COP15 : accord « historique » ou « insuffisant » pour protéger la biodiversité?
Le nouveau cadre mondial de protection de la biodiversité marque un pas vers l’avant, mais plusieurs doutes demeurent sur sa mise en œuvre réelle.
Adopté à Montréal lundi par près de 200 pays réunis pour la 15e Conférence de l’ONU sur la biodiversité (COP15), le cadre mondial de protection de la biodiversité comporte plusieurs avancées, mais ne contient pas tous les mécanismes qui permettraient d’assurer sa concrétisation.
La COP15 a finalement mené à l’adoption d’un cadre mondial pour freiner le déclin de la biodiversité, une victoire en soi puisque c’était loin d’être acquis, rappelle Anne-Céline Guyon, chargée de projet climat chez Nature Québec.
Les mesures phares de l’accord sont les engagements à protéger 30 % du territoire terrestre et marin, à diminuer de moitié les risques reliés aux pesticides et à réduire les subventions néfastes à la biodiversité de 500 milliards $, le tout d’ici 2030.
Les pays riches se sont aussi engagés à fournir ensemble 30 milliards $ annuellement pour aider les pays en développement à atteindre les objectifs de conservation de la nature.
Un financement insuffisant
« Les 30 milliards $ seront insuffisants, et risquent de ne pas atteindre les communautés qui en ont besoin », prévient d’emblée Valentin Engobo, leader du village autochtone de Lokolama en République démocratique du Congo. « C’est une crise mondiale, ça demande des investissements records et ce n’est pas ce qu’on observe ici », poursuit Marie-Josée Béliveau de Greenpeace Canada.
Valentin Engono s’inquiète aussi de la transparence et de la traçabilité du financement qui sera mis en place, rappelant le malheureux précédent des projets de lutte aux changements climatiques. « On a donné des fonds par-ci par-là, mais ils n’ont pas donné de projets concrets auprès des communautés visées. L’argent se volatilise auprès des exécutants », dénonce-t-il.

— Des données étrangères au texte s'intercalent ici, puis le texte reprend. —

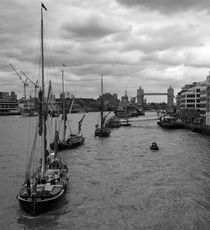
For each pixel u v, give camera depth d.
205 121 184.75
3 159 83.38
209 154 91.50
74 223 42.25
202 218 43.69
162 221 42.91
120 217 44.19
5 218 43.56
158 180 62.25
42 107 53.06
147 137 141.00
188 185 58.75
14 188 56.25
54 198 44.19
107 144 116.06
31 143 117.44
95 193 54.06
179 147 106.56
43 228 40.84
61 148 100.38
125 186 58.22
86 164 77.75
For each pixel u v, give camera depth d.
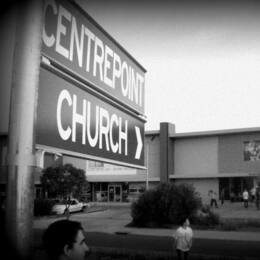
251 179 37.88
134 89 2.75
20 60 1.56
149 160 42.56
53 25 1.88
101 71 2.29
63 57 1.94
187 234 10.93
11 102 1.54
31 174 1.51
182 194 21.67
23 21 1.58
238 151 38.88
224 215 26.14
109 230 20.27
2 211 1.48
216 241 16.00
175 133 41.41
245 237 17.11
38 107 1.75
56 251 1.31
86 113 2.13
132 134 2.71
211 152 40.22
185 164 41.38
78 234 1.35
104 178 43.28
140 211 22.22
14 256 1.43
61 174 30.27
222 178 39.28
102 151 2.27
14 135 1.51
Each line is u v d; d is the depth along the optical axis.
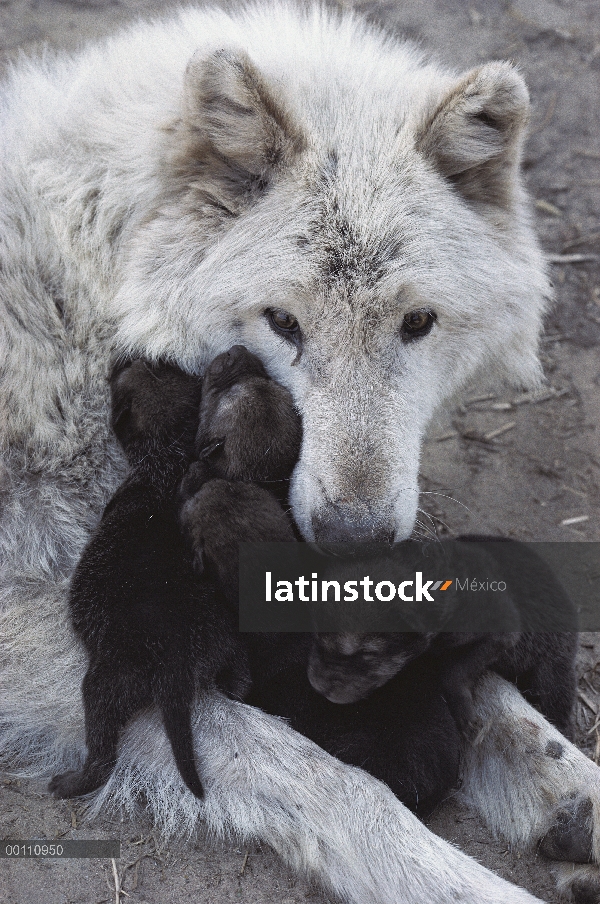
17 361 4.05
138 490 3.95
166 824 3.78
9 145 4.37
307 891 3.64
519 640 4.02
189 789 3.61
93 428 4.18
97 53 4.75
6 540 4.06
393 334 3.85
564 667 4.12
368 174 3.82
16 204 4.21
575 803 3.73
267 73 3.88
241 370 3.93
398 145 3.88
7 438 4.07
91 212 4.16
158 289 4.04
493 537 4.40
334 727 3.75
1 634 3.94
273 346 4.00
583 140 7.53
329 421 3.73
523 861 3.82
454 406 4.79
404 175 3.86
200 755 3.68
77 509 4.15
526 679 4.18
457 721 3.79
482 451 5.66
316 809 3.58
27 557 4.04
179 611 3.65
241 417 3.85
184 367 4.23
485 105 3.80
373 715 3.71
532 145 7.43
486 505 5.35
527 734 3.90
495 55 7.95
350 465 3.63
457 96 3.77
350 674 3.49
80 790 3.64
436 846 3.54
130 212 4.11
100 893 3.54
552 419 5.89
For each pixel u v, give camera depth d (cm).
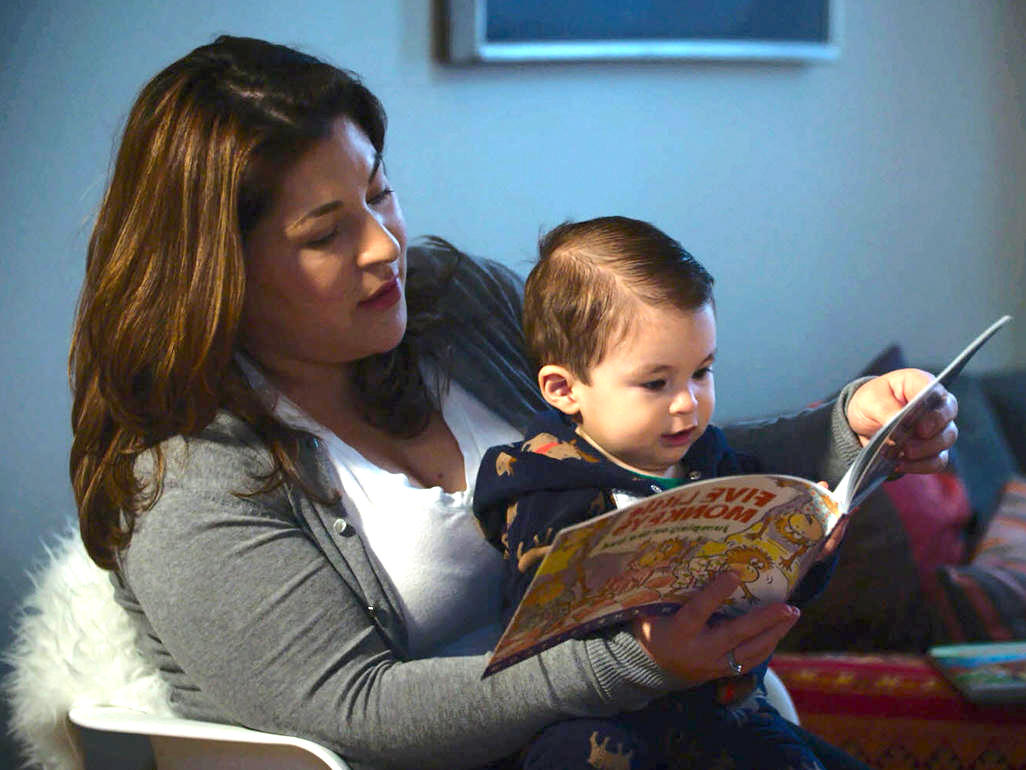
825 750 141
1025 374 282
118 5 197
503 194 241
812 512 108
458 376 150
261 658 119
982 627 197
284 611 119
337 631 120
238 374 130
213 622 119
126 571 125
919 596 207
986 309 320
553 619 103
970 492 241
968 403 260
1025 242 323
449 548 134
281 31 211
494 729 115
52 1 190
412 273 155
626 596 107
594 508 121
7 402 195
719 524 104
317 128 125
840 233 290
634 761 116
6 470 196
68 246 198
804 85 278
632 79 253
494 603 141
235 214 123
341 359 136
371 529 132
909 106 295
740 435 150
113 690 138
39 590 146
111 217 129
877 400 137
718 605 108
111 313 126
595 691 112
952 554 217
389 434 143
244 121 122
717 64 264
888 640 206
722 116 267
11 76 188
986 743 170
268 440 128
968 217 311
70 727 140
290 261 128
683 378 122
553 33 236
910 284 305
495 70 235
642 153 257
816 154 283
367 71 219
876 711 173
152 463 125
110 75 197
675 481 125
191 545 120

« C’est pourquoi il faut absolument qu’on donne l’argent directement aux communautés autochtones pour que ce soit vraiment elles qui gèrent ces fonds-là, du moins pour ce qui touche à leur territoire », réclame Marie-Josée Béliveau.
« Les organisateurs ont tenu compte de nos droits et je les remercie, mais nous sommes inquiets qu’après ils s’éclipsent et continuent à faire comme si de rien n’était. »
Valentin Engobo, leader autochtone du village de Lokolama
Les droits autochtones reconnus sans être assurés
Anne-Céline Guyon se réjouit tout de même que le cadre mondial signé cette semaine comporte de nombreux énoncés rappelant l’importance d’impliquer les populations locales et autochtones dans l’atteinte des objectifs et de reconnaitre leur savoir-faire. « La reconnaissance des droits humains est réellement au cœur de ce texte et les communautés locales vont pouvoir s’y accrocher pour mener leurs combats dans leurs pays respectifs », remarque-t-elle.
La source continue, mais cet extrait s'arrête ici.